An official review of permanent measures that were introduced during the pandemic to protect businesses that might be at risk of insolvency, has been completed. The good news for ailing businesses is that the measures are here to stay – but how useful will they be and what do credit managers need to know?
The Corporate Insolvency and Governance Act 2020 – Final Evaluation Report was published by the Insolvency Service on 19 December 2022, based on independent research carried out by the University of Wolverhampton. The report includes an assessment of three permanent measures, which, when they took effect on 26 June 2020, represented the most significant changes in insolvency law since 2003.
With many businesses facing challenging headwinds, credit managers need to be alert to the new measures and how they may be impacted.
How useful have the measures proved in practice?
Restructuring Plans (Part 26A of the Companies Act 2006)
A restructuring plan proposal is put to the creditors when the court orders the convening of meetings of different classes of the company’s creditors. 75 percent of creditors in each class need to agree to the plan, however the court may nevertheless sanction or approve the restructuring plan if one of the creditor classes rejects the proposals, provided that those creditors will be no worse off in the event of the relevant alternative, usually a liquidation.
It was originally thought that uptake of restructuring plans would be low as they could be costly and slow to implement, primarily due to the need for court involvement. However, they have proved more popular than expected (12 have been approved to 31 December 2022), and this is evidenced by the fact that they have also been used by the SME market.
Overall, restructuring plans give businesses that are struggling a chance to remain viable, alongside the more typical – administration, Company Voluntary Arrangement or Scheme of Arrangement.
If a business finds itself as a creditor in a restructuring plan, it is important to review the proposal and assimilate what the outcome will be for them early, to vote and have their say.
Company moratorium
The measure known as ‘standalone moratorium’ is designed to protect businesses on a short-term basis, initially 20 days, from any legal action by creditors. The measure is helpful in that it gives the business and its directors breathing space to consider their options.
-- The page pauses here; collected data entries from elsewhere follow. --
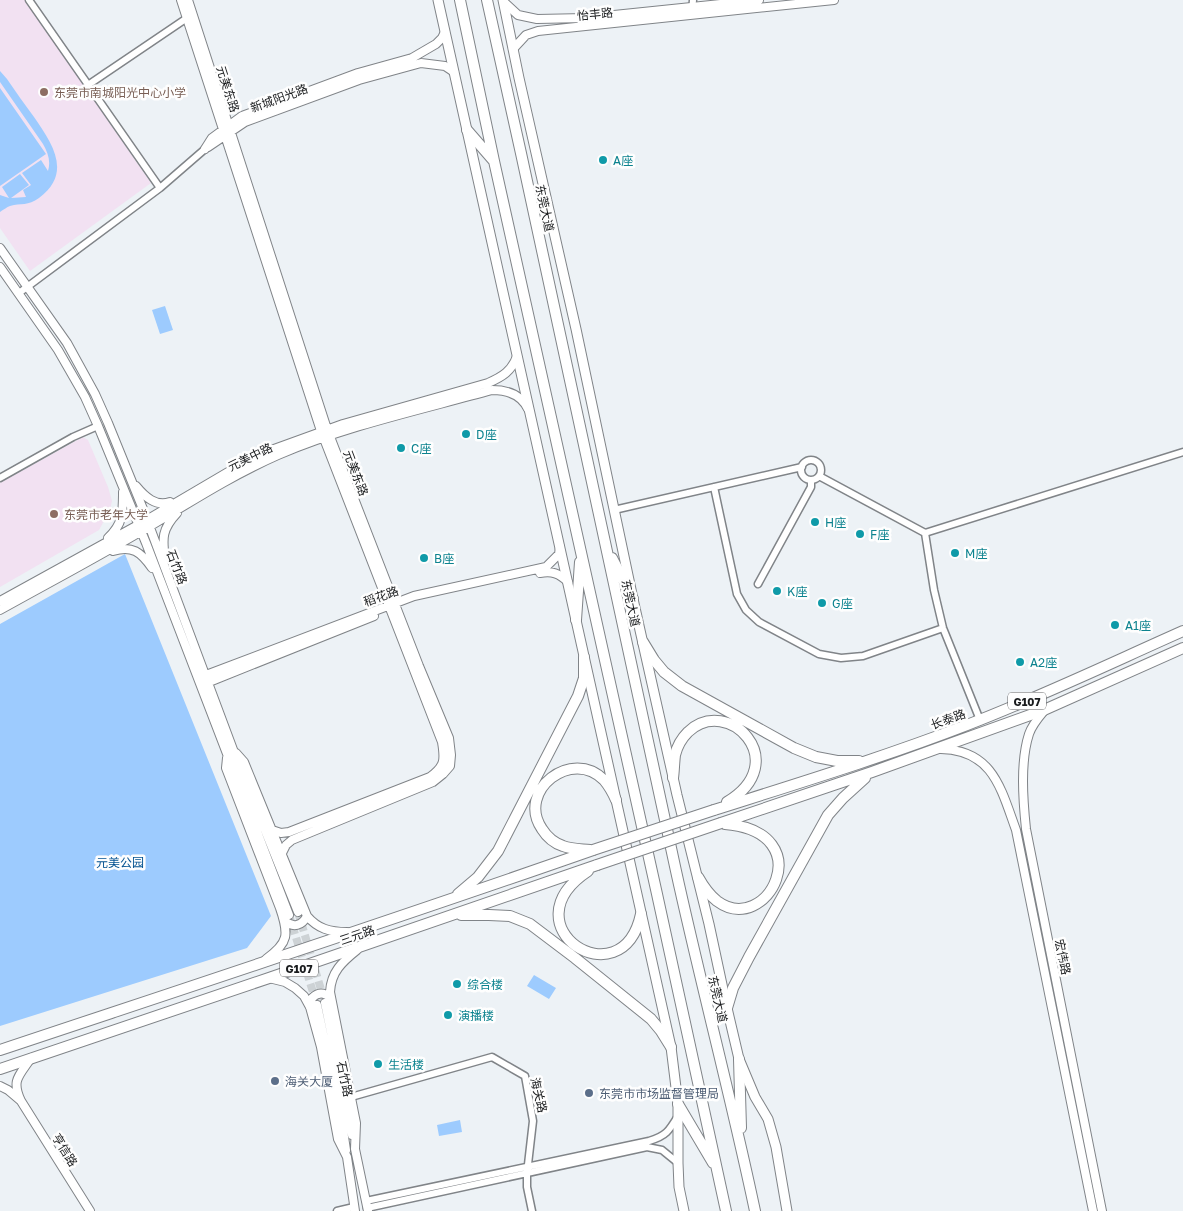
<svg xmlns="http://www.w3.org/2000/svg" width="1183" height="1211" viewBox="0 0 1183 1211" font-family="'Golos Text','Noto Sans SC',sans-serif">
<rect width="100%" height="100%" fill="#edf2f6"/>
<!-- education -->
<path fill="#f2e1f2" d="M0 0H25L151 183 30 271 0 228Z
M83 437 88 440 108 487 112 501 110 510 99 530 0 587V483Z"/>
<!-- green -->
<path fill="#9dcbfe" d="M0 71 7 79C16 92 25 105 34 117 52 143 73 173 39 198 28 206 21 203 10 206 7 207 3 210 0 212V195L9 198 2 187 20 174 29 185 11 198 26 197 23 190 31 185 22 173 41 160 48 171C51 161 48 153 43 144L0 82Z
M0 88 46 154 0 186Z
M165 306 173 330 160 334 152 310Z
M125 554 271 916 247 948 0 1026V624Z
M534 975 556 988 549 999 527 986Z
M460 1120 462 1132 439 1136 437 1125Z"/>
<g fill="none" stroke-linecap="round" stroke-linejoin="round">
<!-- tertiary-tunnel -->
<path stroke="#cdd2d5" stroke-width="8" stroke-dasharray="8 4" stroke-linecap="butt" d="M298 912 325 1003
M289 915 317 1005"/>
<defs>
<path id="minor" d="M29 0 160 188
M692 12 693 0
M88 85 187 18
M19 293 160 188 205 149
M801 470a10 10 0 1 1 20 0a10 10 0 1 1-20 0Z
M819 476 925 533
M0 478 73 437 98 426
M714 487 737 594 746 610 759 622 819 654 841 658 863 656 943 628
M614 510 802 467
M758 584 811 487V480
M980 720 943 628 934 590 925 533 1183 452
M351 1097 492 1057 525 1076 533 1121 527 1173V1187L532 1211
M366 1201 649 1141C666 1136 669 1131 678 1116
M367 1208 647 1147 662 1150 678 1163
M337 1211 354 1207"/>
<path id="tertiary" d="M181 0 321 431 442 742C445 760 445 766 430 777L289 832 281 833 272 830
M188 0 327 429 419 666 449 738 451 755 450 766 443 774 433 782 292 840 286 845 282 853
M504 2 518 15 537 19 585 18 759 0
M513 49 526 35 538 31 834 0
M208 147 245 122 359 80 421 63 445 66 454 72
M205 149 212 138 242 116 358 73 412 58 436 44 442 38 445 32
M0 248 67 343 95 394 108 423 143 509 238 763 298 912
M0 267 58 350 85 397 98 426 146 543 289 915
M136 486C145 497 156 507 170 502
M108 538C123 524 123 513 123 492
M113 551C132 545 141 552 152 568
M165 559C162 538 162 529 177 513
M540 573C552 571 559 573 568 582
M0 601 138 525 240 465 274 449 343 424 488 383C502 377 512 371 517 356
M0 610C54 580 109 551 162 519 200 496 237 473 278 455 346 426 420 410 492 390 506 390 521 394 528 409
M206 675 414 596 546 567 559 554 560 547
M209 682 374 616
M1044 711C1038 718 1032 725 1029 734 1020 762 1023 800 1026 829L1102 1211
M941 749C993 750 1001 789 1016 830L1093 1211
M236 753 244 762 307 916C318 929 330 932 347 932
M227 758 226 768 280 908C289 934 289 943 266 959
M285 921C293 928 302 926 307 916
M357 950C342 962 331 972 330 992L356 1123 355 1149 368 1211
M269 978 285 982 295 988 304 996 310 1007 321 1047 338 1139 347 1157 355 1211
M325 1003 352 1135
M317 1005 342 1123 346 1150
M310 1007 312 998C318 992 324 992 331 998
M0 1086 8 1090 21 1101C11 1080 19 1076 31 1058
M21 1101 90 1211"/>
<path id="secondary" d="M438 0 671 1047 678 1104V1163L679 1187 684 1211
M503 0 519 78 576 329 633 599 677 795 709 924 727 1008 739 1059 755 1097 768 1119 776 1147 787 1211"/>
<path id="primary" d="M460 0 494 161 657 894 726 1211
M487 0C552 290 613 581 676 871 701 985 731 1097 755 1211
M467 130 493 160
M612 558 633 599
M576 620 580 562
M739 1059 741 1128
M678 1104 713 1163"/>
<path id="trunk" d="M643 642 654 660 664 672 682 686 794 748 816 757 837 761H859
M673 778C674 771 674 763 675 755 677 747 682 738 688 732 728 694 794 762 727 802
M714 810C799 783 884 757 967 725 1040 697 1111 663 1183 631
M721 823 872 772 1044 710 1183 648
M590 850C581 849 571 849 563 846 554 843 547 837 542 829 516 791 572 747 604 780 609 786 613 793 616 800
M588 871C505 926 622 1002 641 914
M698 877C703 886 708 894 717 901 767 938 822 832 725 824
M458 894 478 877 498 851 578 696 584 678V657
M461 915H489L510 916 530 924 575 958 651 1019 661 1031 671 1047
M727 1008 733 988 749 957 828 815 843 798 865 778
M0 1050C198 984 396 919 593 850
M0 1069 269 978 597 865"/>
</defs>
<!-- minor casing -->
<use href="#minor" stroke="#808488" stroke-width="9"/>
<!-- tertiary casing -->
<use href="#tertiary" stroke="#808488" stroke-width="10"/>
<!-- secondary casing -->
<use href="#secondary" stroke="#808488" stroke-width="11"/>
<!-- primary casing -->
<use href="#primary" stroke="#808488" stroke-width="12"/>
<!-- trunk casing -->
<use href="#trunk" stroke="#808488" stroke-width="12"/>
<!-- minor -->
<use href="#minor" stroke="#fff" stroke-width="6"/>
<!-- tertiary -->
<use href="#tertiary" stroke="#fff" stroke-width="8"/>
<!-- secondary -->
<use href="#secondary" stroke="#fff" stroke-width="9"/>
<!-- primary -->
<use href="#primary" stroke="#fff" stroke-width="10"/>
<!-- trunk -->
<use href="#trunk" stroke="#fff" stroke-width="10"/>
<defs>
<path id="trunk-bridge" d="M593 850 714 810
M597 865 721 823"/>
</defs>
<!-- trunk-bridge casing -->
<use href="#trunk-bridge" stroke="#808488" stroke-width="12" stroke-linecap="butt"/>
<!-- trunk-bridge -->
<use href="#trunk-bridge" stroke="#fff" stroke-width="10"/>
</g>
<!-- markers -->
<g fill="#8d6e63" stroke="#fefefe" stroke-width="2">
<circle cx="44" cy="92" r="5"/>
<circle cx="54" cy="514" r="5"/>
</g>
<g fill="#0f9aa8" stroke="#fefefe" stroke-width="2">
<circle cx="603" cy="160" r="5"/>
<circle cx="466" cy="434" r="5"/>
<circle cx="401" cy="448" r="5"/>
<circle cx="815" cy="522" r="5"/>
<circle cx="860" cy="534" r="5"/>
<circle cx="955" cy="553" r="5"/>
<circle cx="424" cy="558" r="5"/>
<circle cx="777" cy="591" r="5"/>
<circle cx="822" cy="603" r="5"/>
<circle cx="1115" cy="625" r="5"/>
<circle cx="1020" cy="662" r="5"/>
<circle cx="457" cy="984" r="5"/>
<circle cx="448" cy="1015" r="5"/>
<circle cx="378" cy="1064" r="5"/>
</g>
<g fill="#5c6f8a" stroke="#fefefe" stroke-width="2">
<circle cx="275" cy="1081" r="5"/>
<circle cx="589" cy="1093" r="5"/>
</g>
<g text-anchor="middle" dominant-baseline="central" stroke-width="5" stroke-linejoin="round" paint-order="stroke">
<!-- shield labels -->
<g fill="#fefefe" stroke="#5e5f60" stroke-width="1">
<rect x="1008" y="692.5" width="38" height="17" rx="4"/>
<rect x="280" y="959.5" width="38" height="17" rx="4"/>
</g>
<g font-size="11" font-weight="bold" fill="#191b1d">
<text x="1027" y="701">G107</text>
<text x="299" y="968">G107</text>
</g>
<!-- street labels -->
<g font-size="12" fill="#191b1d" stroke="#fefefe">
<text transform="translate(595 14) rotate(-6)">怡丰路</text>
<text transform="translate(228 89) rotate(72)">元美东路</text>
<text transform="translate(279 98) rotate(-20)">新城阳光路</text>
<text transform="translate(545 208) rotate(78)">东莞大道</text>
<text transform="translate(250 457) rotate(-26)">元美中路</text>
<text transform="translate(356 473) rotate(69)">元美东路</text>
<text transform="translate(177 567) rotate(69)">石竹路</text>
<text transform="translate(381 596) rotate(-20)">稻花路</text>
<text transform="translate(631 603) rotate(78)">东莞大道</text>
<text transform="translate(948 719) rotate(-20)">长泰路</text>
<text transform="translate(357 935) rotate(-19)">三元路</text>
<text transform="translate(1063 957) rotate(78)">宏伟路</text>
<text transform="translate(718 999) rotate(77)">东莞大道</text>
<text transform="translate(345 1079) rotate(78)">石竹路</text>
<text transform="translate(539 1095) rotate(77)">海关路</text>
<text transform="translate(65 1150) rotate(58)">亨信路</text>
</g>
<!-- education labels -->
<g font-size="12" fill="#785e54" stroke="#fefefe" text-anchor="start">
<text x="54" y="92">东莞市南城阳光中心小学</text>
<text x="64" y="514">东莞市老年大学</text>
</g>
<!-- culture labels -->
<g font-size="12" fill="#0d838f" stroke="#fefefe" text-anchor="start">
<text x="613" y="160">A座</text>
<text x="476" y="434">D座</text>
<text x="411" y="448">C座</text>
<text x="825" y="522">H座</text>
<text x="870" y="534">F座</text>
<text x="965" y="553">M座</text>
<text x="434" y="558">B座</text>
<text x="787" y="591">K座</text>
<text x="832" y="603">G座</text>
<text x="1125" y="625">A1座</text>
<text x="1030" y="662">A2座</text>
<text x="467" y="984">综合楼</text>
<text x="458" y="1015">演播楼</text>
<text x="388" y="1064">生活楼</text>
</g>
<!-- park labels -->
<g font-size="12" fill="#025190" stroke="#fefefe">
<text x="120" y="862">元美公园</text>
</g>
<!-- service labels -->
<g font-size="12" fill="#4e5e75" stroke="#fefefe" text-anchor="start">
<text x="285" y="1081">海关大厦</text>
<text x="599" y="1093">东莞市市场监督管理局</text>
</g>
</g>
</svg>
While the moratorium shouldn’t delay a decision to enter into an insolvency process where it is clear that creditors’ interests can’t be met, it could be useful if the business is expecting the completion of a major contract, for example.
There have been 40 company moratoriums obtained to 31 December 2022, meaning that they are seen as a useful tool and we may see more of them.
For credit managers, it is important to be aware that if a moratorium is in place, not to start any legal action, but to be mindful that if supply is continued, a ‘super priority creditor’ status will apply.
Restrictions on contractual termination
The restrictions are designed to prevent suppliers from stopping or threatening to stop providing goods or services to the business after it has entered an insolvency process. Before the pandemic, such clauses were used by insolvency practitioners to stop providers terminating contracts relating to certain supplies that were deemed necessary for the ailing business. This has now been extended to other services, however for smaller suppliers, there is the protection of the ‘hardship provision’, which means they can still issue a demand for monies owed.
It is too early to say how useful this change has been as the insolvency numbers have been low, but credit managers should tread carefully if continued supply has been requested in an insolvency. However, it can be made a condition of the continued supply that the insolvency practitioner personally guarantees the payment of any charges in respect of it.